All experiments involving ¹⁹F were performed on a Varian INOVA spectrometer, having resonance frequencies of 470.64 MHz for ¹⁹F and 500.23 MHz for ¹H. All ¹⁹F spectra are referenced by the unified scale,¹⁸ with the ¹⁹F Ξ value referenced to CFCl₃. The unified scale utilizes the ¹H spectrum acquired from the same sample, experimentally referenced with TMS set to 0 ppm. A 5-mm dual-coil ¹H–¹⁹F Varian probe was used.

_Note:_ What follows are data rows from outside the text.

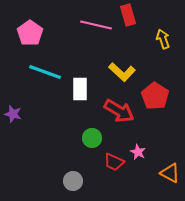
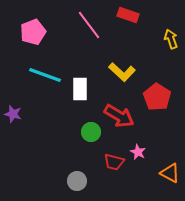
red rectangle: rotated 55 degrees counterclockwise
pink line: moved 7 px left; rotated 40 degrees clockwise
pink pentagon: moved 3 px right, 1 px up; rotated 15 degrees clockwise
yellow arrow: moved 8 px right
cyan line: moved 3 px down
red pentagon: moved 2 px right, 1 px down
red arrow: moved 5 px down
green circle: moved 1 px left, 6 px up
red trapezoid: rotated 10 degrees counterclockwise
gray circle: moved 4 px right
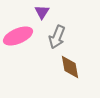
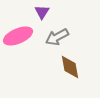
gray arrow: rotated 40 degrees clockwise
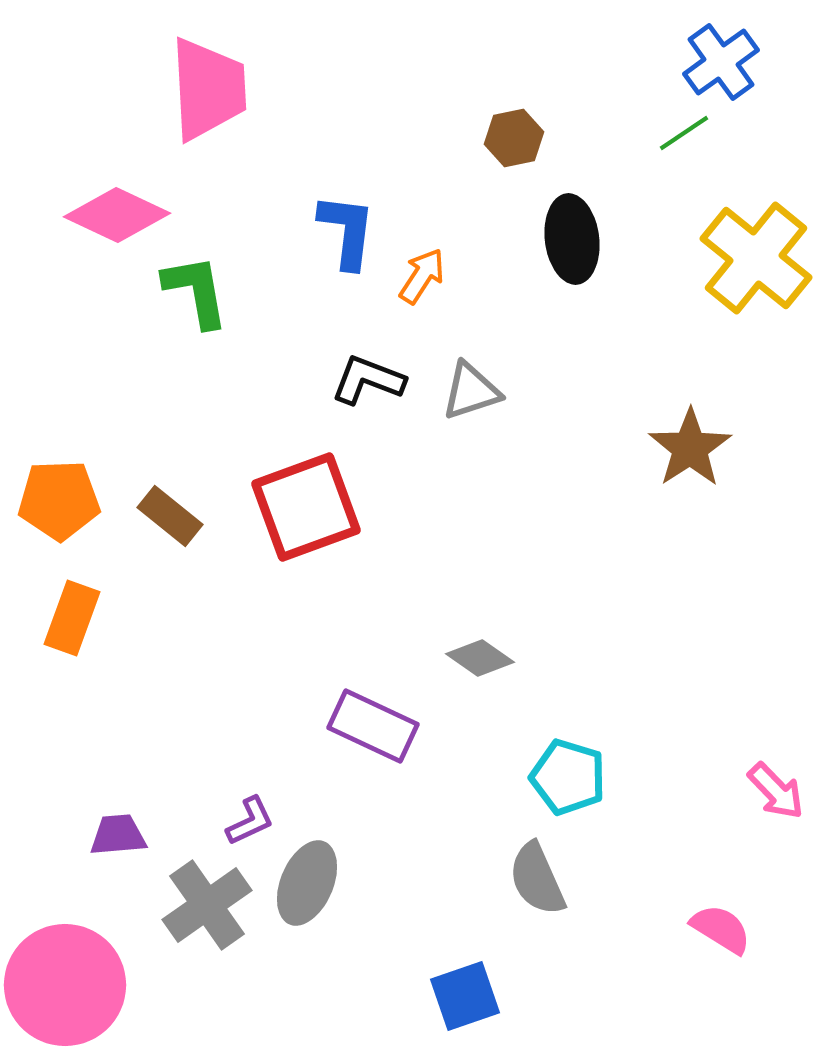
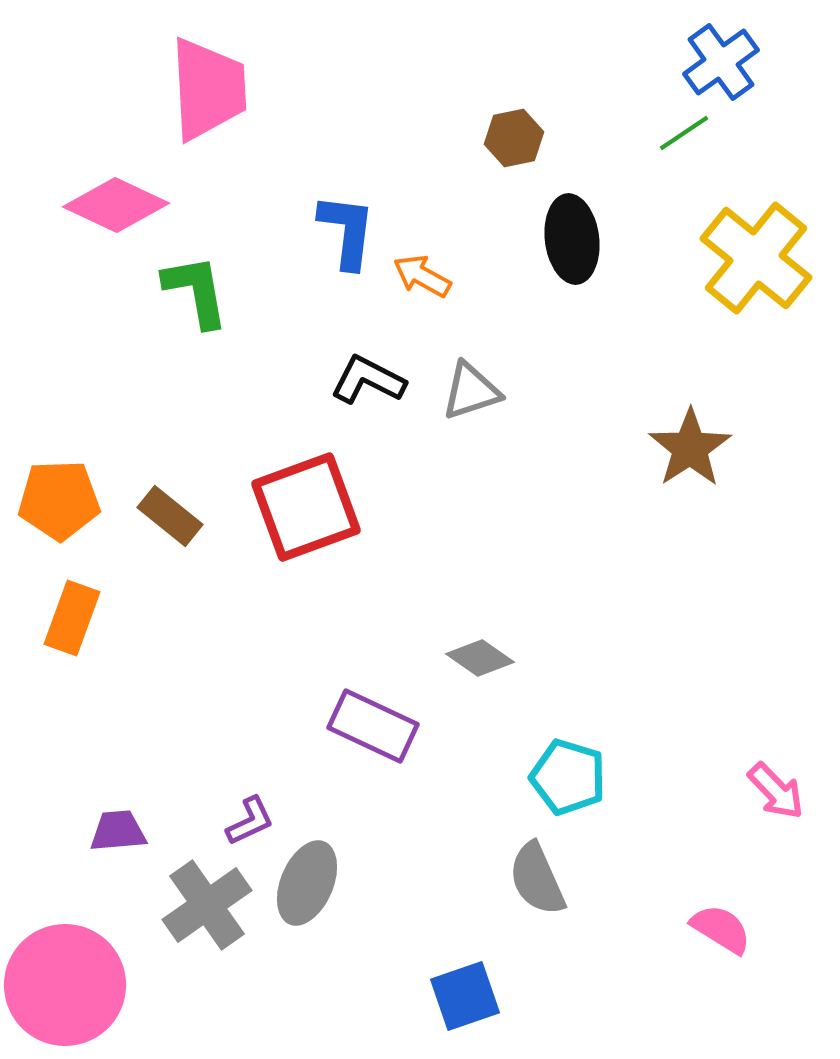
pink diamond: moved 1 px left, 10 px up
orange arrow: rotated 94 degrees counterclockwise
black L-shape: rotated 6 degrees clockwise
purple trapezoid: moved 4 px up
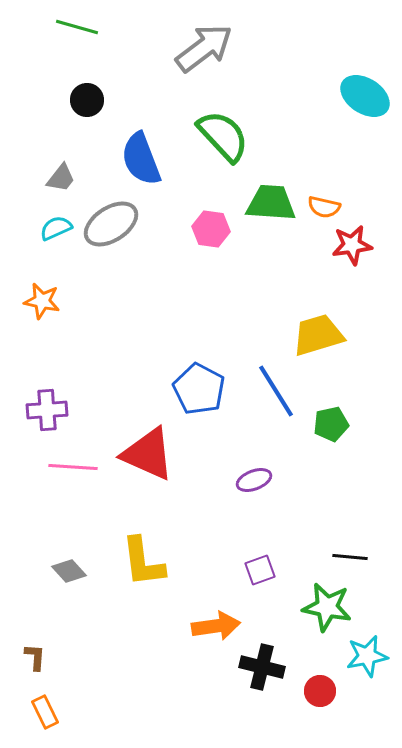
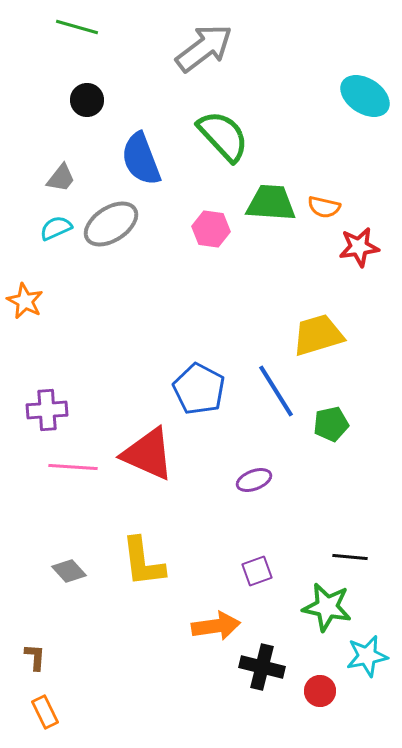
red star: moved 7 px right, 2 px down
orange star: moved 17 px left; rotated 15 degrees clockwise
purple square: moved 3 px left, 1 px down
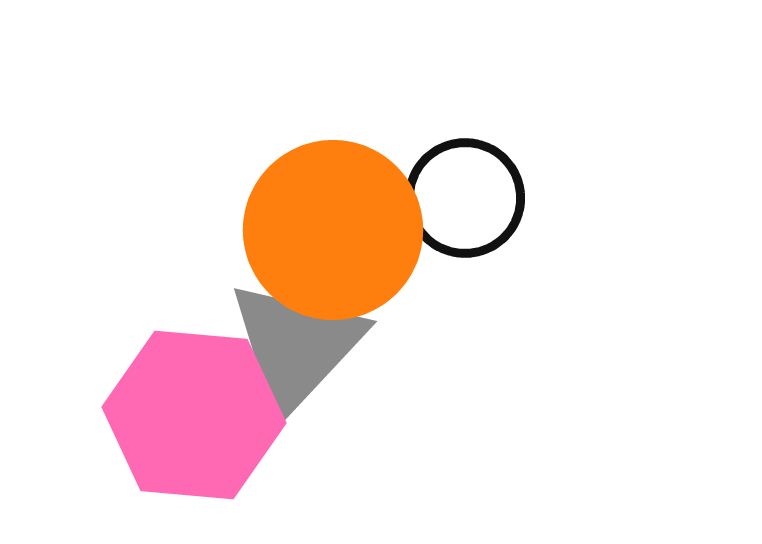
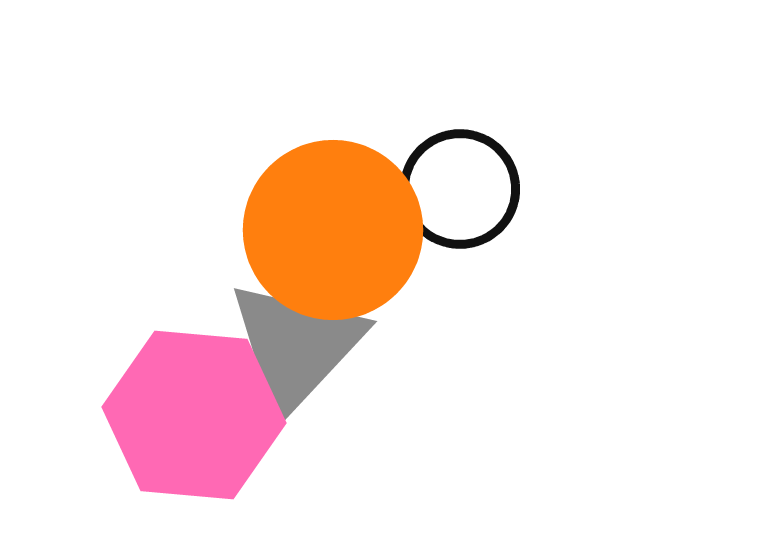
black circle: moved 5 px left, 9 px up
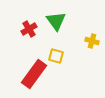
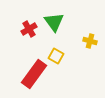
green triangle: moved 2 px left, 1 px down
yellow cross: moved 2 px left
yellow square: rotated 14 degrees clockwise
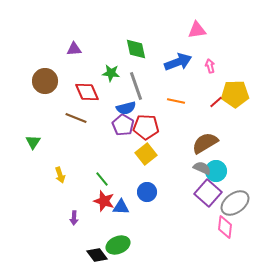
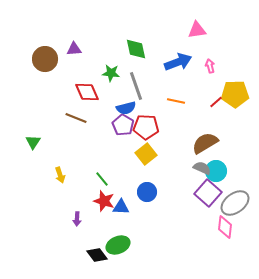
brown circle: moved 22 px up
purple arrow: moved 3 px right, 1 px down
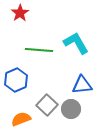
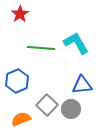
red star: moved 1 px down
green line: moved 2 px right, 2 px up
blue hexagon: moved 1 px right, 1 px down
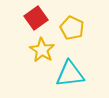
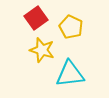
yellow pentagon: moved 1 px left, 1 px up
yellow star: rotated 15 degrees counterclockwise
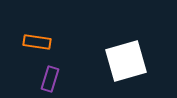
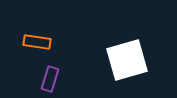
white square: moved 1 px right, 1 px up
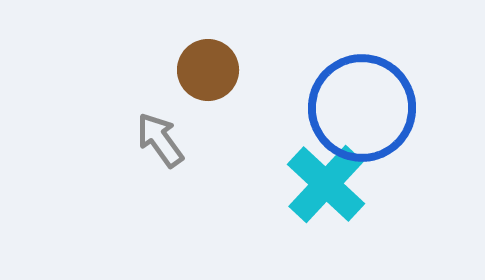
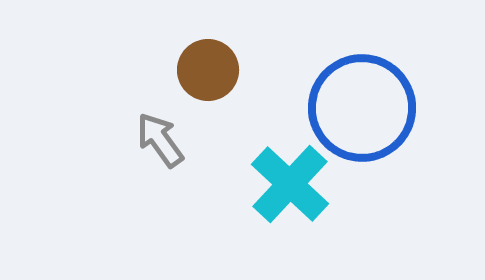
cyan cross: moved 36 px left
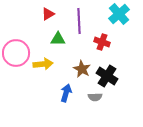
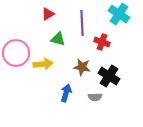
cyan cross: rotated 15 degrees counterclockwise
purple line: moved 3 px right, 2 px down
green triangle: rotated 14 degrees clockwise
brown star: moved 2 px up; rotated 18 degrees counterclockwise
black cross: moved 2 px right
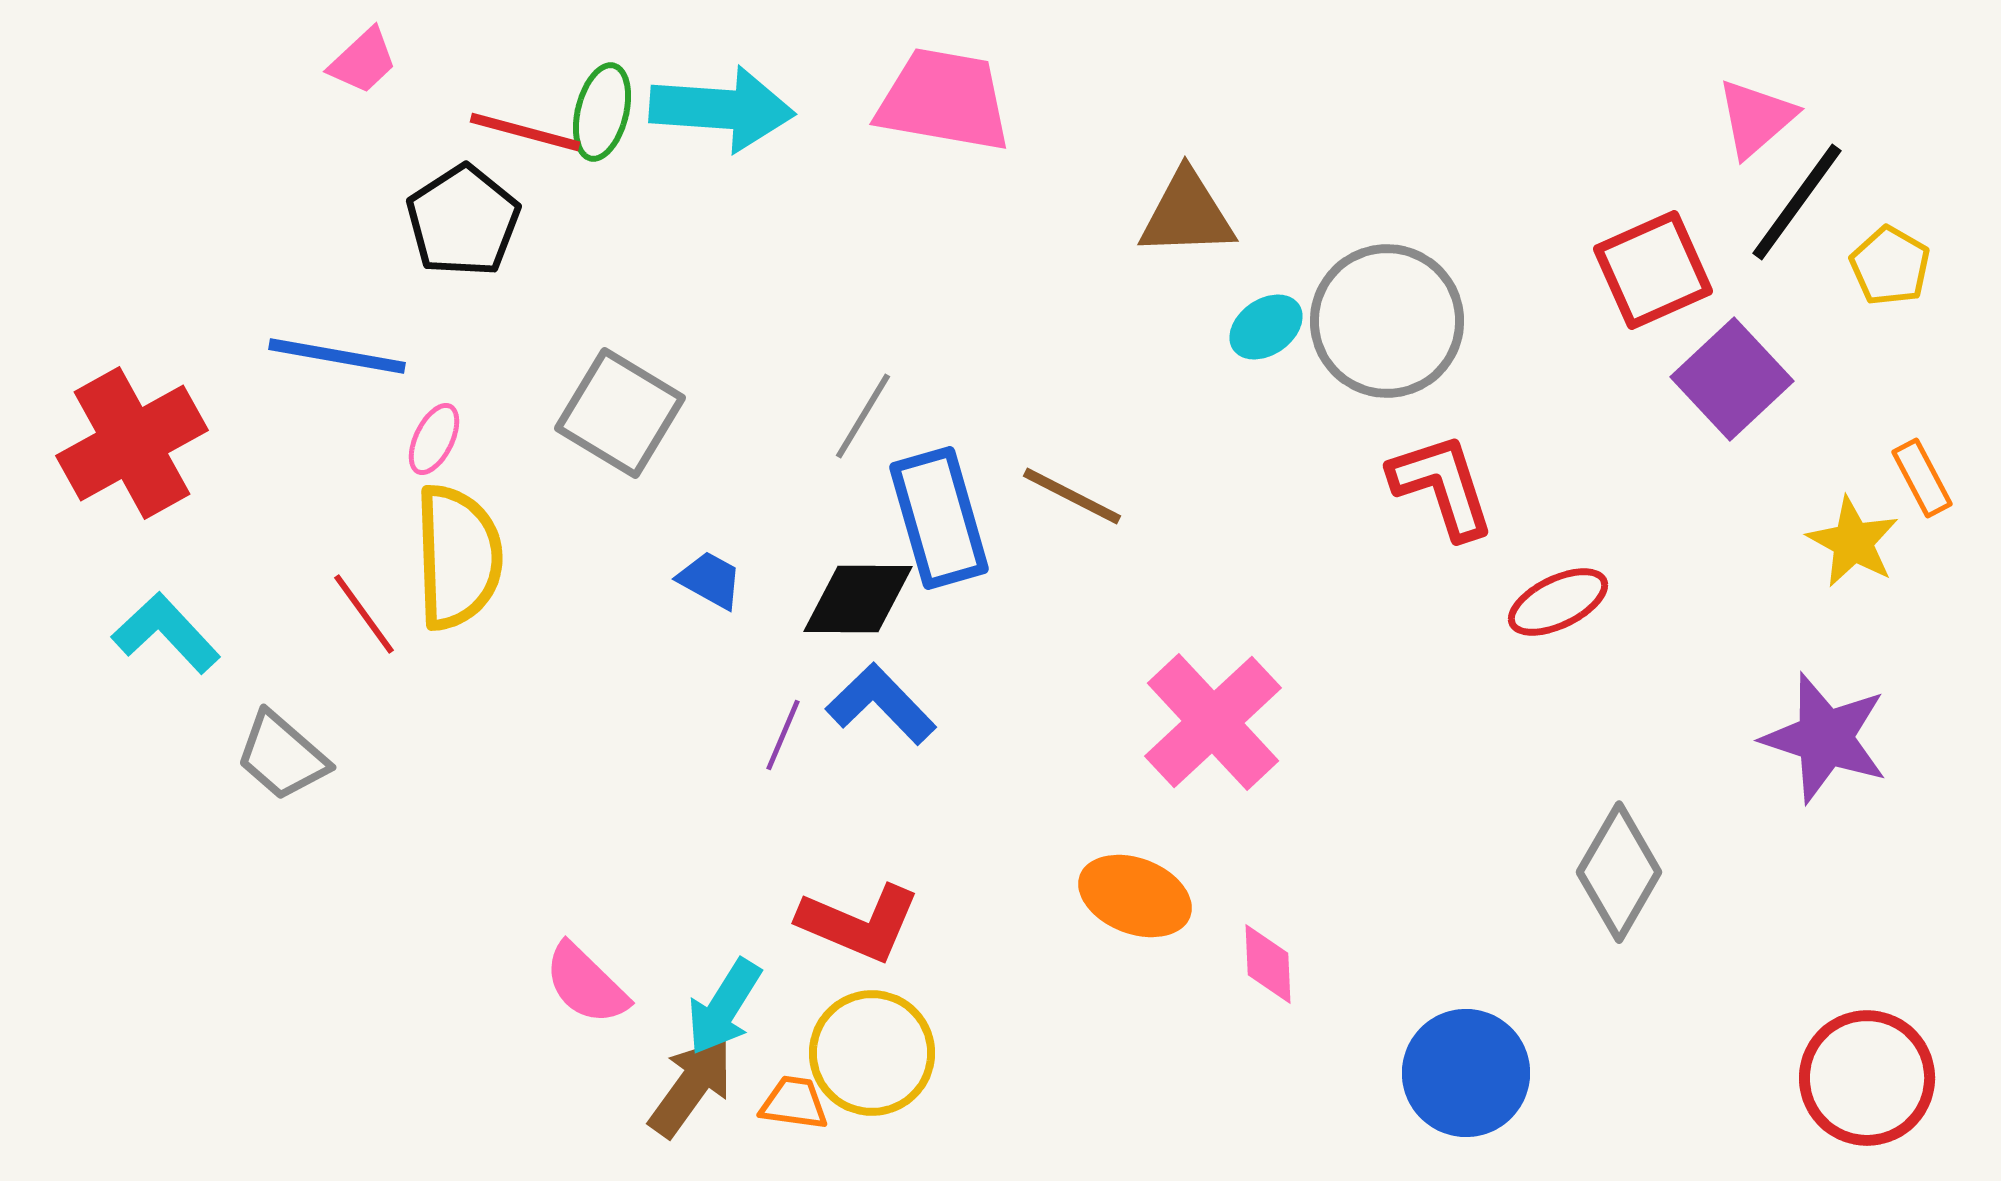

Standard ¹⁹F 1D spectra were obtained without ¹H decoupling using d1 = 4, at = 1.5, nt = 8, ss = 2, pw = 30°. The sweep width was reduced from an initial 400 ppm to 181 ppm to improve digital resolution. No peaks were observed except for the three singlets: CF₃ peaks for the minor and major isomers at −71.712 and −72.758 ppm, respectively, and a small peak (<2%) at −75.754 ppm. The ¹H–¹⁹F dual probe used for these studies did not have PFG capability. Hence, ¹H–¹⁹F NOEs were obtained by using NOE difference methods as follows. Our INOVA-500 spectrometer has a single high-band AMT transmitter, so re-cabling to allow RF splitting and recombining while retaining high sensitivity for both nuclei was necessary.¹⁹

With NOE difference methods, a saturation pulse is applied to one multiplet; in our experiments, we chose the CF₃ singlets. A saturation power between –10 and 0 dB was found to work well (that is, the pulse did not affect the nearby multiplet). Saturation equalizes the ±½ spin states of the ¹⁹F nuclei, which will then produce NOEs at nearby protons. Acquiring ¹H spectra with the ¹⁹F saturation pulse applied at the reference position and subtracting that spectrum from another having the saturation pulse at the CF₃ position produces the NOEdiff spectra, as shown in Figure 4. Parameters for these spectra were: nt = 1200, ss = 16, dpwr (=satpwr) = −4, d1 = 10, at = 4, bs = 16, il = ‘y’.